(Dataset records)
▼
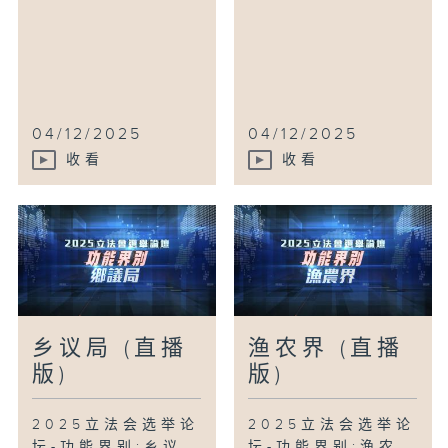
04/12/2025
04/12/2025
收看
收看
乡议局 (直播
渔农界 (直播
版)
版)
2025立法会选举论
2025立法会选举论
坛-功能界别:乡议
坛-功能界别:渔农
▲
_What you should do:_ Please format every line of text in the rows above as a Markdown table with two columns, "No." and "Line". Skip blank lines and leave the pictures out.

_Response box:_
| No. | Line |
|---|---|
| 1 | 04/12/2025 |
| 2 | 04/12/2025 |
| 3 | 收看 |
| 4 | 收看 |
| 5 | 乡议局 (直播 |
| 6 | 渔农界 (直播 |
| 7 | 版) |
| 8 | 版) |
| 9 | 2025立法会选举论 |
| 10 | 2025立法会选举论 |
| 11 | 坛-功能界别:乡议 |
| 12 | 坛-功能界别:渔农 |